Count by Region: {'southwest': 325, 'southeast': 364, 'northwest': 325, 'northeast': 324}


In [7]:
# function to compare the insurance charges between smokers and non-smokers
def compare_charges_by_smoking_status(charges, smoker_statuses):
    smoker_charges = []
    non_smoker_charges = []
    for charge, smoker_status in zip(charges, smoker_statuses):
        if smoker_status == "yes":
            smoker_charges.append(charge)
        else:
            non_smoker_charges.append(charge)
    avg_charges = {'smoker': average(smoker_charges),
                   'non-smoker': average(non_smoker_charges)}
    return avg_charges

avg_charges_by_smoking = compare_charges_by_smoking_status(charges, smoker_statuses)
print("Average Charges by Smoking Status:", avg_charges_by_smoking)

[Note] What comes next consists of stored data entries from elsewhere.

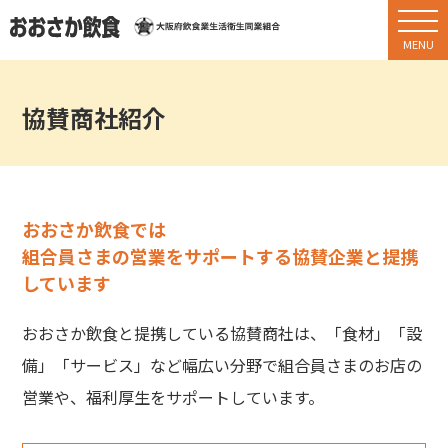
協賛商社紹介
おおさか飲食では
組合員さまの営業をサポートする協賛企業と提携
しています
おおさか飲食と提携している協賛商社は、「食材」「設
備」「サービス」など幅広い分野で組合員さまのお店の
営業や、
福利厚生をサポートしています。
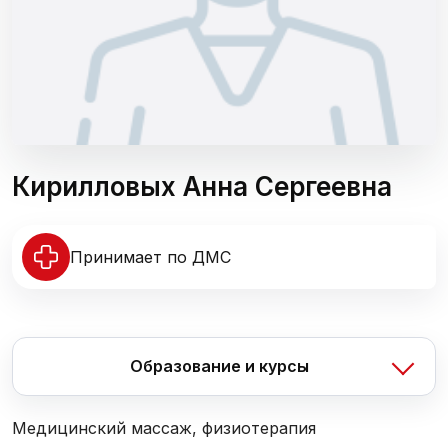
Кирилловых Анна Сергеевна
Принимает по ДМС
Образование и курсы
Медицинский массаж, физиотерапия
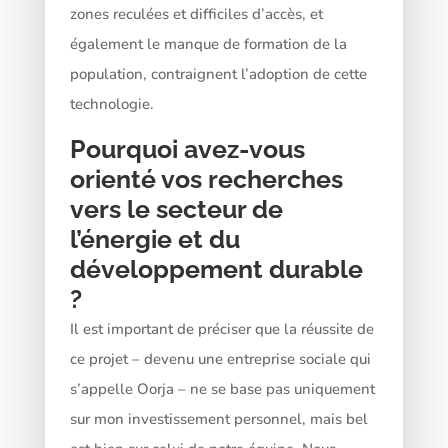
zones reculées et difficiles d’accès, et
également le manque de formation de la
population, contraignent l’adoption de cette
technologie.
Pourquoi avez-vous
orienté vos recherches
vers le secteur de
l’énergie et du
développement durable
?
Il est important de préciser que la réussite de
ce projet – devenu une entreprise sociale qui
s’appelle Oorja – ne se base pas uniquement
sur mon investissement personnel, mais bel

Average Charges by Smoking Status: {'smoker': 32050.23183153285, 'non-smoker': 8434.268297856199}


In [8]:
# function to determine the average age of individuals with at least one child
def average_age_with_children(ages, num_children):
    age_with_children = [age for age, children in zip(ages, num_children) if children >= 1]
    average_age_with_children = average(age_with_children)
    return average_age_with_children

average_age_with_children = average_age_with_children(ages, num_children)
print("Average Age of Individuals with Children:", average_age_with_children)


Average Age of Individuals with Children: 39.78010471204188


**Conclusion:**

Here are the key findings from my analysis:

1. **Average Age**: The average age of insured individuals in the dataset is approximately 39 years.

2. **Distribution by Region**: I observed the distribution of insured individuals across different regions. `southeast` had the highest number of `364` insured individuals, followed by `southwest`: `325`, `northwest`: `325` and lastly `northeast`: `324`.

3. **Comparison of Insurance Charges**: I compared the average insurance charges between smokers and non-smokers. On average, smokers tend to have higher insurance charges `32,050`compared to non-smokers `8434`.

4. **Average Age of Individuals with Children**: The average age of individuals who have at least one child is around `40 years`.

These findings provide valuable insights for insurance companies in understanding their customer demographics and pricing strategies. Further analysis and exploration could involve investigating additional factors such as BMI, gender, and their impact on insurance charges.

Overall, this analysis contributes to our understanding of the insurance landscape and can help inform decision-making processes for insurance providers.